When Ásta and most of the rest of her Icelandic village are kidnapped and shipped off to Algiers she was about to give birth, and her third child is born in the hold of the ship, surrounded by people she has known for many years. Her family is separated and sold to different owners, and her husband is sent back to plead a ransom. Ásta finds her new world a confusing mixture of abhorrent and compelling, and must try to tread a path between mourning her lot and making a new life.
I was so excited when this book arrived. The cover is beautiful, it’s set in Iceland, the title suggests selkies (a Scottish and probably beyond mythological creature: a seal that walks out of the water and turns into a woman) and goodness gracious me, it’s actually a book about a mother. And boy was it excellent, but it was also utterly heart wrenching.
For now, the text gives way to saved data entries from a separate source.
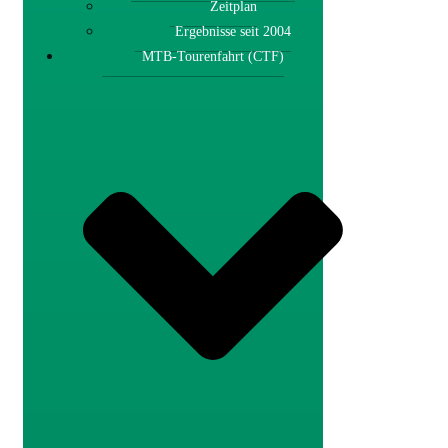
Zeitplan
Ergebnisse seit 2004
MTB-Tourenfahrt (CTF)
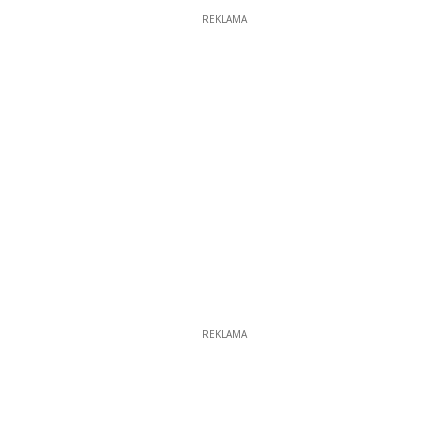
REKLAMA
REKLAMA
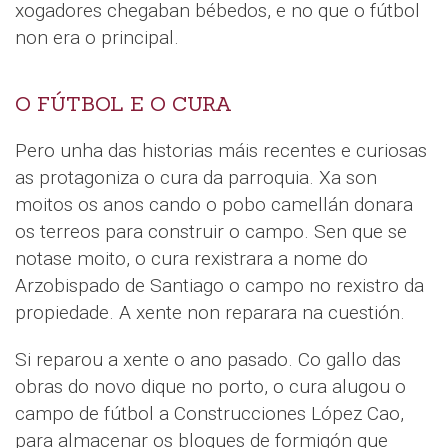
xogadores chegaban bébedos, e no que o fútbol
non era o principal.
O FÚTBOL E O CURA
Pero unha das historias máis recentes e curiosas
as protagoniza o cura da parroquia. Xa son
moitos os anos cando o pobo camellán donara
os terreos para construir o campo. Sen que se
notase moito, o cura rexistrara a nome do
Arzobispado de Santiago o campo no rexistro da
propiedade. A xente non reparara na cuestión.
Si reparou a xente o ano pasado. Co gallo das
obras do novo dique no porto, o cura alugou o
campo de fútbol a Construcciones López Cao,
para almacenar os bloques de formigón que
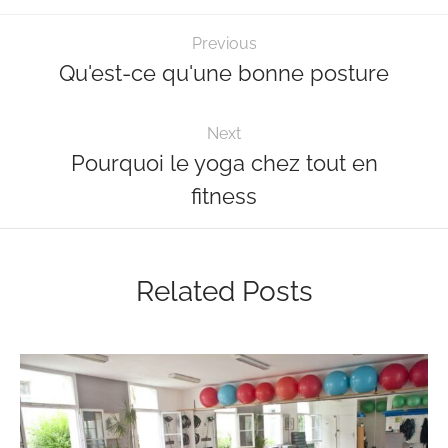
Previous
Qu'est-ce qu'une bonne posture
Next
Pourquoi le yoga chez tout en
fitness
Related Posts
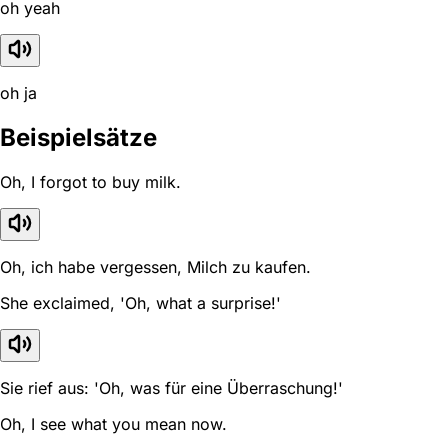
oh yeah
oh ja
Beispielsätze
Oh, I forgot to buy milk.
Oh, ich habe vergessen, Milch zu kaufen.
She exclaimed, 'Oh, what a surprise!'
Sie rief aus: 'Oh, was für eine Überraschung!'
Oh, I see what you mean now.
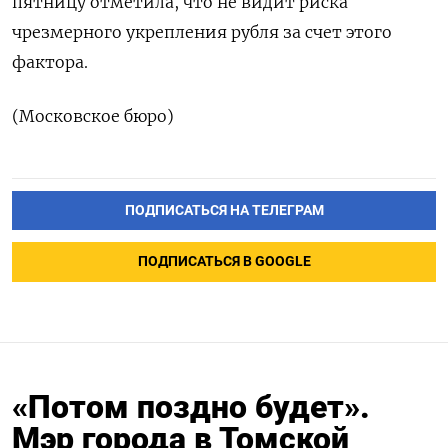
пятницу отметила, что не видит риска
чрезмерного укрепления рубля за счет этого
фактора.
(Московское бюро)
ПОДПИСАТЬСЯ НА ТЕЛЕГРАМ
ПОДПИСАТЬСЯ В GOOGLE
«Потом поздно будет».
Мэр города в Томской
I’m not sure I can begin to sing this book’s praises highly enough. I found Ásta such a refreshing main character: yes a mother, and a woman who has retained her personhood, her passion, her temper, her mind, her faith.
She found it difficult to fit in in her home, and then again in the foreign land. She comported herself with dignity: she faced terrible circumstances and made difficult decisions, and both upheld and questioned her principles and beliefs.
And she goes through so much. I wept during this book at the things that happened to her and her children. It didn’t seem gratuitous though: if anything, historically, she probably got off fairly lightly.
The one thing I couldn’t quite believe was her reaction to some of the things that happened to her children. She was sad, but got over it more easily than I thought, didn’t fight it as I felt I would in the same circumstance. But perhaps it was the survival instinct kicking in.
Now I’m in a quandary because I’d love to discuss this book with someone, but don’t necessarily want to inflict the emotion on them. It was so interesting too, though. Gosh. Read it!
Thanks so much for the exciting surprise parcel, dear publishers.